Deputy Chief of Naval Operations Vice Admiral Joseph Mulloy last
week said the Navy remained committed to the F-35 program, and had
no plans to extend the Super Hornet/Growler line.
But others say the Navy remains skeptical about the carrier variant
of the F-35, which is due to start sea trials this summer. The Navy
plans to defer orders for four F-35s in fiscal 2015, and a total of
33 jets over the five-year planning period that runs through fiscal
2019, said one source familiar with the plans.
Congressional aides say lawmakers may be hard-pressed to fund extra
Growlers given competing demands at a time when the Pentagon is
targeting military pay and other systems.

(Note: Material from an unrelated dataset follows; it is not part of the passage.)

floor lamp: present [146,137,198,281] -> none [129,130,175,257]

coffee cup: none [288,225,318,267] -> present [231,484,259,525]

Gibbons said budget pressures strengthened Boeing's push for more
Growlers since the jet offered what he called an "incredibly
affordable and agile weapons system for the future."

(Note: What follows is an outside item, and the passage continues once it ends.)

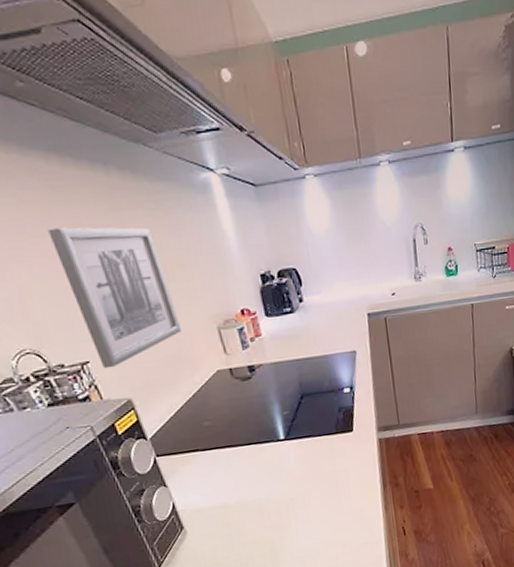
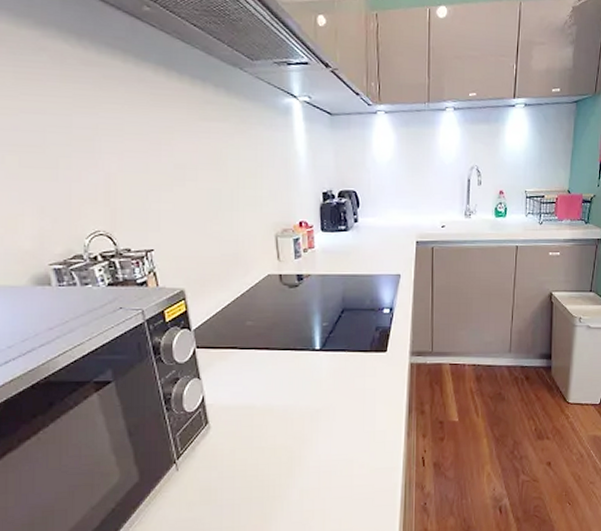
wall art: present [48,227,181,369] -> none [143,128,242,259]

The company says it also sees possible orders from two buyers in the
Middle East, which plan to decide by the end of 2014, as well as
Canada, Denmark and Malaysia.
Canada helped fund the development of the F-35 and had planned to
buy the plane, but is now considering a fresh competition given
problems with the initial F-35 selection. Denmark is launching a
competition this year.
Richard Aboulafia, analyst with the Virginia-based Teal Group, said
moves to slow production of the jets could help extend the line for
a while, but he was skeptical about the likelihood of more foreign
"They've been on the international campaign trail for 20 years and
there's been exactly one customer — Australia. There just isn't a
lot of demand for heavier twin-engine fighters."